How many of the lines below hold the string "elbow"? Say only the number.
************
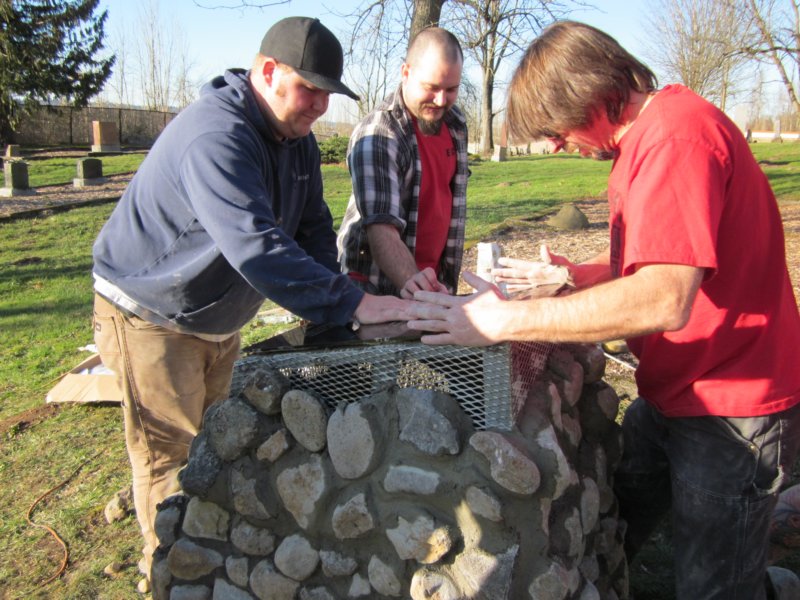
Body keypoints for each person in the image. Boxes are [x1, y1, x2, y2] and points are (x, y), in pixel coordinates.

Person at [407, 20, 800, 600]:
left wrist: (504, 320)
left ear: (587, 94)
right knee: (618, 514)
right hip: (676, 391)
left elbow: (664, 295)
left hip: (731, 406)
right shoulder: (648, 141)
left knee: (715, 584)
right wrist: (568, 276)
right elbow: (656, 255)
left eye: (555, 129)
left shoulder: (675, 141)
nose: (555, 146)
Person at [91, 16, 410, 586]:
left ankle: (207, 555)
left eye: (328, 94)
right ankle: (171, 575)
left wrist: (339, 308)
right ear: (267, 72)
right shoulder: (217, 135)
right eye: (309, 88)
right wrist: (351, 306)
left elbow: (312, 231)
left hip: (217, 317)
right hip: (150, 313)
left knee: (214, 442)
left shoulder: (296, 142)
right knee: (171, 458)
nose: (320, 105)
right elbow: (257, 248)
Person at [336, 27, 469, 299]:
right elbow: (382, 230)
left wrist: (439, 289)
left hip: (432, 284)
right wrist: (423, 294)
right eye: (432, 88)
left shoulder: (455, 125)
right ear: (406, 73)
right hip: (375, 290)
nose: (441, 100)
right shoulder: (380, 133)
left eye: (451, 89)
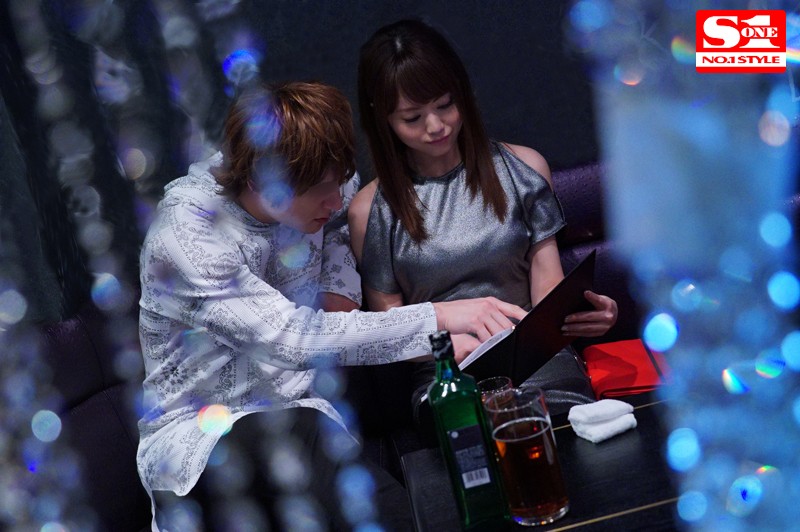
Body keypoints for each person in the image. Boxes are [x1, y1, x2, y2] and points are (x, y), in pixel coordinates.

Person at [136, 80, 526, 531]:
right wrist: (436, 319)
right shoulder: (187, 234)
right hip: (204, 434)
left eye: (339, 181)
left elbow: (339, 225)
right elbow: (289, 339)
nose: (336, 198)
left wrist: (339, 297)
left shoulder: (324, 182)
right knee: (300, 438)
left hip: (309, 416)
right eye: (322, 190)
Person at [349, 19, 619, 425]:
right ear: (383, 119)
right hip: (447, 374)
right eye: (413, 118)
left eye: (445, 105)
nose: (436, 126)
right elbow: (389, 329)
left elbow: (546, 288)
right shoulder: (371, 210)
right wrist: (444, 345)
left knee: (564, 426)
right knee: (468, 434)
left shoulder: (523, 169)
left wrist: (583, 313)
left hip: (536, 359)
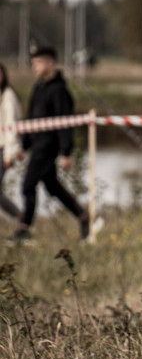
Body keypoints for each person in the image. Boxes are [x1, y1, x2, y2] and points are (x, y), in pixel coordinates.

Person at [8, 46, 97, 244]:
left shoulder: (59, 90)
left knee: (27, 185)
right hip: (37, 144)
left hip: (49, 146)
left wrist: (66, 152)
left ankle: (25, 230)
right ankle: (84, 217)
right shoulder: (38, 87)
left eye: (38, 63)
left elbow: (66, 124)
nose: (35, 68)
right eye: (33, 64)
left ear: (51, 63)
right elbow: (33, 120)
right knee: (53, 187)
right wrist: (24, 145)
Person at [0, 62, 23, 221]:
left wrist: (9, 154)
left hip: (3, 149)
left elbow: (11, 127)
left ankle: (22, 218)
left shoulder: (8, 96)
************
## Exercise answer
12